Vinnie waited, his breath held, for the word that they could go. It felt like an hour before Paul’s word came through.
“Go. He’s at the back. This is your chance to get inside.”
Joshua yanked the window, one loud squeak the only sound. Vinnie kneeled on the grass to give Joshua a boost inside, then he was gone. Vinnie hoisted himself up and rolled silently into the library.
Vinnie and Joshua positioned themselves behind shelves, knowing it would be easy for someone to see them. They couldn’t see the shooter or hostages yet, but they could hear him.
“What the hell is wrong with those people?” the guy shouted.
“Diversion is working but not calming him down,” Paul said.
“Team one, you need to move,” Damien said.
Vinnie and Joshua exchanged a glance and moved together toward the aisle. Joshua went first, his gun pointed and his steps silent.
Vinnie watched their backs, even though the shooter was believed to be alone.
When they made it to the end of the aisle, they had no cover between them and the shooter. Half shelves filled the center of the library, and from the distance the shooter was, the shelves did nothing to block his view of Vinnie and Joshua.
Joshua signaled to Vinnie he was going to move to the next shelf. Vinnie checked the shooter, who was still watching the diversion, and nodded.
Joshua made it over, and Vinnie followed him. If they were going to get closer, they would be taking a risk with every move they made. But they had to.
Each shelf brought them closer until they had a clean shot. Joshua signaled he was going to talk to the shooter. Vinnie shook his head, but Joshua didn’t back down. Vinnie was the one with more negotiation training, but Joshua had been through a class recently and wanted to test his skills.
Vinnie finally nodded. He positioned himself on the floor, checking he had plenty of range to take a shot if he needed to put the shooter down.
Joshua stood and drew the shooter’s attention to him.
Vinnie watched as the shooter realized Joshua was there. The panic in his eyes. The way he jumped.
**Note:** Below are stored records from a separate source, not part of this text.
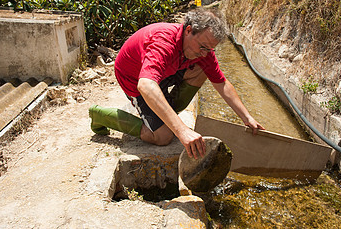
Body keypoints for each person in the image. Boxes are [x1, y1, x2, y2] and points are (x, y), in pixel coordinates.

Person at [89, 9, 265, 159]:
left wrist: (246, 117)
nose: (205, 54)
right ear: (188, 30)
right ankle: (100, 115)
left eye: (209, 49)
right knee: (163, 136)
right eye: (203, 47)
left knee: (204, 69)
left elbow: (221, 82)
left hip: (166, 71)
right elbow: (146, 85)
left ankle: (166, 111)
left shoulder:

The recognition of the uniform and the acknowledgment of weapons.
He raised his gun.
Vinnie squeezed the trigger, and the shooter dropped.
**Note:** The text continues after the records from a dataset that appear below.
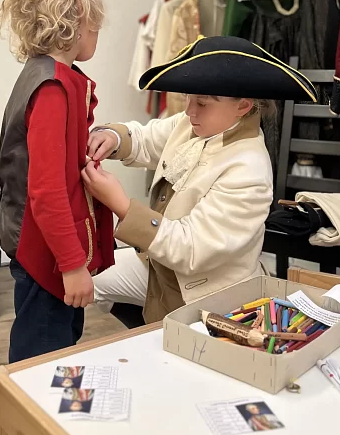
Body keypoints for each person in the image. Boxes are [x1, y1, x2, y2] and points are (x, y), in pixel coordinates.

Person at [83, 36, 317, 324]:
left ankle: (158, 331)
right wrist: (113, 137)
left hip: (207, 294)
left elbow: (190, 249)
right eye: (188, 98)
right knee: (88, 275)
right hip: (163, 267)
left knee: (90, 282)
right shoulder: (193, 123)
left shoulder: (249, 170)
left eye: (202, 103)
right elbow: (146, 138)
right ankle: (148, 326)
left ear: (243, 106)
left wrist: (120, 204)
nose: (189, 110)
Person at [0, 0, 115, 364]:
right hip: (44, 252)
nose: (97, 33)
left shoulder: (47, 75)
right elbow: (46, 190)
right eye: (96, 25)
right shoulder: (51, 87)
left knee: (56, 340)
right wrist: (73, 265)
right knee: (43, 356)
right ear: (77, 15)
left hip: (42, 244)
“Shooter down,” Paul reported.
Joshua and Vinnie moved forward, guns trained on the shooter.
The man gasped, his fingers twitching.
Vinnie kicked the gun away from the shooter while Joshua kneeled over him and put pressure on the gunshot wound that was going to kill him.
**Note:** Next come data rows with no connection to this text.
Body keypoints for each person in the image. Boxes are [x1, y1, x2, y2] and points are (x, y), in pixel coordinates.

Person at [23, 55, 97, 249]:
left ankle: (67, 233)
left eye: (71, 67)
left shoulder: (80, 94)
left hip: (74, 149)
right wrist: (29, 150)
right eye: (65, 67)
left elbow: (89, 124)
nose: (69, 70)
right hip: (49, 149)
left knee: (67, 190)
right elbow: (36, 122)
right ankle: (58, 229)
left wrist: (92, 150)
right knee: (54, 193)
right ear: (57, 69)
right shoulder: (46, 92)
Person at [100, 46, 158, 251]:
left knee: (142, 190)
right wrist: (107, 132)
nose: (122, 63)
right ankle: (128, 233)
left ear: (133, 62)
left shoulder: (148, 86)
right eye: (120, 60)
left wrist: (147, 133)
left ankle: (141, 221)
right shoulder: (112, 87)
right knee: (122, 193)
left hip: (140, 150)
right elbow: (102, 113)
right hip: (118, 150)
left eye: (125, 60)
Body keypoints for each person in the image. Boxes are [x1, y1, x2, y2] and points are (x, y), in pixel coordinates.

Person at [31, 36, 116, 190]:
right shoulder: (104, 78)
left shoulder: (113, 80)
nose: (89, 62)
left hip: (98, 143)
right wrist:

“Is everyone okay?” Vinnie asked, looking at the hostages.
They cowered in fear, hiding the children from the man bleeding to death right in front of them.
The front door opened, and medics and officers raced inside. Two medics went to the shooter, loading him on a stretcher and wheeling him out before the hostages were allowed to leave.
“Is he dead?” one woman asked Vinnie.
Vinnie shook his head. “I don’t know, ma’am, but I’m sorry for what you went through.”
“He said he was going to kill all of us. And if any of us survived, he was going to find us so we couldn’t tell the cops what he did. He killed his wife, her parents, and her sister’s entire family.”
“What?” Vinnie asked.
The woman nodded. She wrung her hands and tears leaked down her cheeks. “That’s what he said. He said he already killed everyone he was supposed to love, and we were nothing to him.”